Problem
As you restate the entries, keep every word intact and leave out whatever images they hold.

Material to process

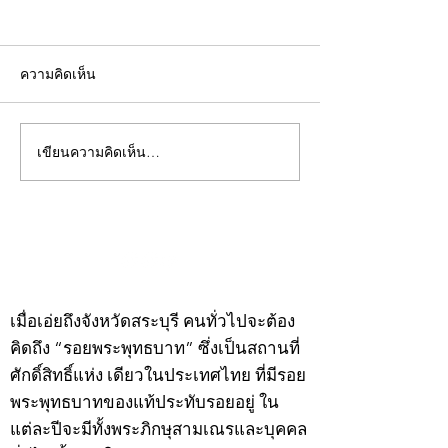
ความคิดเห็น
เขียนความคิดเห็น…
คอลัมน์"จับชีพจรวงการ
คอลัมน์"จับชีพจ
พระ"ประจำพุธที่ 29
พระ"ประจำอังคาร
กรกฎาคม 2569
กรกฎาคม 2569
©2020 by kampeenews. Proudly created with Wix.com
เมื่อเอ่ยถึงจังหวัดสระบุรี คนทั่วไปจะต้อง
คิดถึง “รอยพระพุทธบาท” ซึ่งเป็นสถานที่
ศักดิ์สิทธิ์แห่ง เดียวในประเทศไทย ที่มีรอย
พระพุทธบาทของแท้ประทับรอยอยู่ ใน
แต่ละปีจะมีทั้งพระภิกษุสามเณรและบุคคล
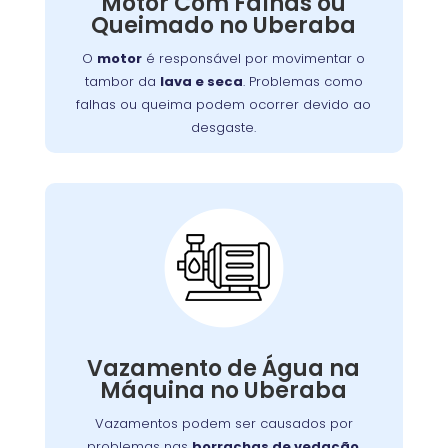
Motor Com Falhas ou
falhas ou queima podem ocorrer devido ao
Queimado no Uberaba
desgaste, sobrecarga ou falta de manutenção.
Isso resulta em mau funcionamento ou parada
O
motor
é responsável por movimentar o
completa do aparelho.
tambor da
lava e seca
. Problemas como
falhas ou queima podem ocorrer devido ao
desgaste.
Vazamento de Água na
Máquina de Lavar:
Vazamentos podem ser causados por
,
borrachas de vedação
problemas nas
.
mangueiras
conexões soltas ou danos nas
Vazamento de Água na
,
lava e seca
Além de afetar o desempenho da
Máquina no Uberaba
vazamentos podem causar danos ao piso e
Vazamentos podem ser causados por
aumentar o consumo de água.
problemas nas
borrachas de vedação
,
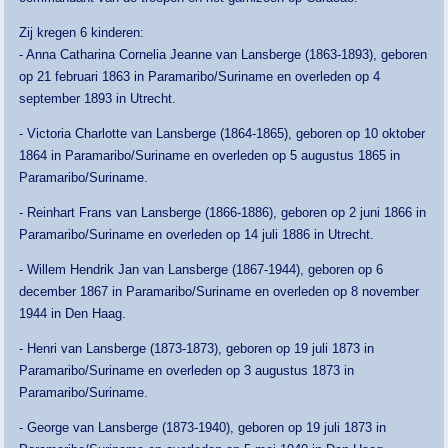
Zij kregen 6 kinderen:
- Anna Catharina Cornelia Jeanne van Lansberge (1863-1893), geboren
op 21 februari 1863 in Paramaribo/Suriname en overleden op 4
september 1893 in Utrecht.
- Victoria Charlotte van Lansberge (1864-1865), geboren op 10 oktober
1864 in Paramaribo/Suriname en overleden op 5 augustus 1865 in
Paramaribo/Suriname.
- Reinhart Frans van Lansberge (1866-1886), geboren op 2 juni 1866 in
Paramaribo/Suriname en overleden op 14 juli 1886 in Utrecht.
- Willem Hendrik Jan van Lansberge (1867-1944), geboren op 6
december 1867 in Paramaribo/Suriname en overleden op 8 november
1944 in Den Haag.
- Henri van Lansberge (1873-1873), geboren op 19 juli 1873 in
Paramaribo/Suriname en overleden op 3 augustus 1873 in
Paramaribo/Suriname.
- George van Lansberge (1873-1940), geboren op 19 juli 1873 in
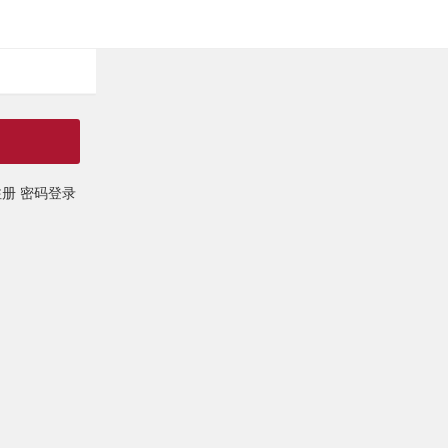
注册
密码登录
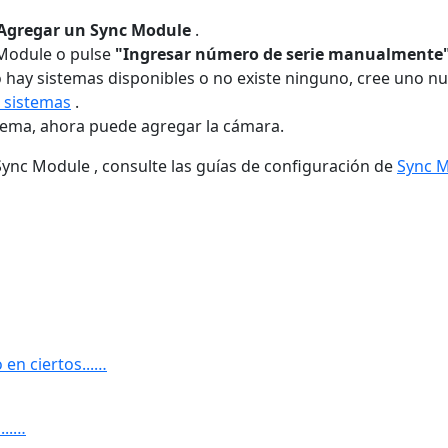
Agregar un Sync Module
.
 Module o pulse
"Ingresar número de serie manualmente
o hay sistemas disponibles o no existe ninguno, cree uno 
e sistemas
.
tema, ahora puede agregar la cámara.
nc Module , consulte las guías de configuración de
Sync 
 en ciertos...…
...…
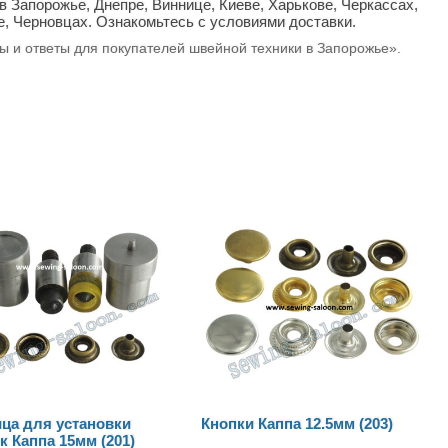
в Запорожье, Днепре, Виннице, Киеве, Харькове, Черкассах,
е, Черновцах. Ознакомьтесь с условиями доставки.
сы и ответы для покупателей швейной техники в Запорожье».
Кнопки Каппа 12.5мм (203)
Кнопки Альфа 15мм Т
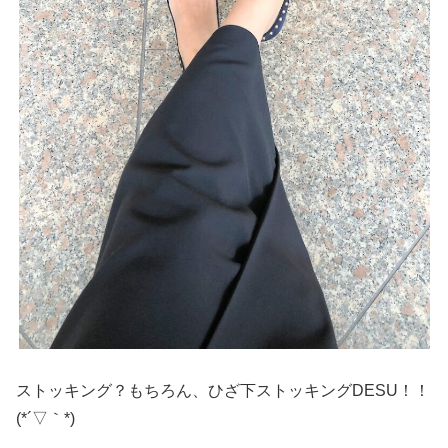
ストッキング？もちろん、ひざ下ストッキングDESU！！
(*´▽｀*)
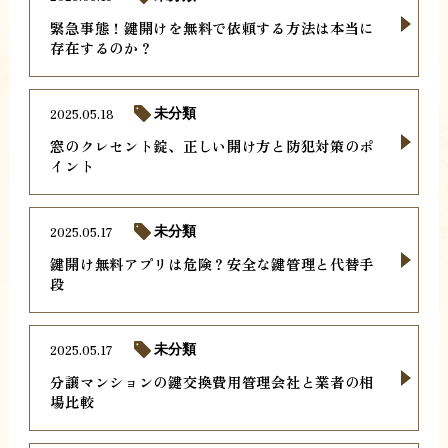
緊急事態！鍵開けを無料で依頼する方法は本当に
存在するのか？
2025.05.18
未分類
窓のクレセント錠、正しい開け方と防犯対策のポ
イント
2025.05.17
未分類
鍵開け無料アプリは危険？安全な鍵管理と代替手
段
2025.05.17
未分類
分譲マンションの鍵交換費用管理会社と業者の相
場比較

Answer to the problem
ความคิดเห็น
เขียนความคิดเห็น…
คอลัมน์"จับชีพจรวงการ
คอลัมน์"จับชีพจ
พระ"ประจำพุธที่ 29
พระ"ประจำอังคาร
กรกฎาคม 2569
กรกฎาคม 2569
©2020 by kampeenews. Proudly created with Wix.com
เมื่อเอ่ยถึงจังหวัดสระบุรี คนทั่วไปจะต้อง
คิดถึง “รอยพระพุทธบาท” ซึ่งเป็นสถานที่
ศักดิ์สิทธิ์แห่ง เดียวในประเทศไทย ที่มีรอย
พระพุทธบาทของแท้ประทับรอยอยู่ ใน
แต่ละปีจะมีทั้งพระภิกษุสามเณรและบุคคล
Motor Com Falhas ou
falhas ou queima podem ocorrer devido ao
Queimado no Uberaba
desgaste, sobrecarga ou falta de manutenção.
Isso resulta em mau funcionamento ou parada
O
motor
é responsável por movimentar o
completa do aparelho.
tambor da
lava e seca
. Problemas como
falhas ou queima podem ocorrer devido ao
desgaste.
Vazamento de Água na
Máquina de Lavar:
Vazamentos podem ser causados por
,
borrachas de vedação
problemas nas
.
mangueiras
conexões soltas ou danos nas
Vazamento de Água na
,
lava e seca
Além de afetar o desempenho da
Máquina no Uberaba
vazamentos podem causar danos ao piso e
Vazamentos podem ser causados por
aumentar o consumo de água.
problemas nas
borrachas de vedação
,
Zij kregen 6 kinderen:
- Anna Catharina Cornelia Jeanne van Lansberge (1863-1893), geboren
op 21 februari 1863 in Paramaribo/Suriname en overleden op 4
september 1893 in Utrecht.
- Victoria Charlotte van Lansberge (1864-1865), geboren op 10 oktober
1864 in Paramaribo/Suriname en overleden op 5 augustus 1865 in
Paramaribo/Suriname.
- Reinhart Frans van Lansberge (1866-1886), geboren op 2 juni 1866 in
Paramaribo/Suriname en overleden op 14 juli 1886 in Utrecht.
- Willem Hendrik Jan van Lansberge (1867-1944), geboren op 6
december 1867 in Paramaribo/Suriname en overleden op 8 november
1944 in Den Haag.
- Henri van Lansberge (1873-1873), geboren op 19 juli 1873 in
Paramaribo/Suriname en overleden op 3 augustus 1873 in
Paramaribo/Suriname.
- George van Lansberge (1873-1940), geboren op 19 juli 1873 in
注册
密码登录
Agregar un Sync Module
.
 Module o pulse
"Ingresar número de serie manualmente
o hay sistemas disponibles o no existe ninguno, cree uno 
e sistemas
.
tema, ahora puede agregar la cámara.
nc Module , consulte las guías de configuración de
Sync 
 en ciertos...…
...…
в Запорожье, Днепре, Виннице, Киеве, Харькове, Черкассах,
е, Черновцах. Ознакомьтесь с условиями доставки.
сы и ответы для покупателей швейной техники в Запорожье».
Кнопки Каппа 12.5мм (203)
Кнопки Альфа 15мм Т
ストッキング？もちろん、ひざ下ストッキングDESU！！
(*´▽｀*)
緊急事態！鍵開けを無料で依頼する方法は本当に
存在するのか？
2025.05.18
未分類
窓のクレセント錠、正しい開け方と防犯対策のポ
イント
2025.05.17
未分類
鍵開け無料アプリは危険？安全な鍵管理と代替手
段
2025.05.17
未分類
分譲マンションの鍵交換費用管理会社と業者の相
場比較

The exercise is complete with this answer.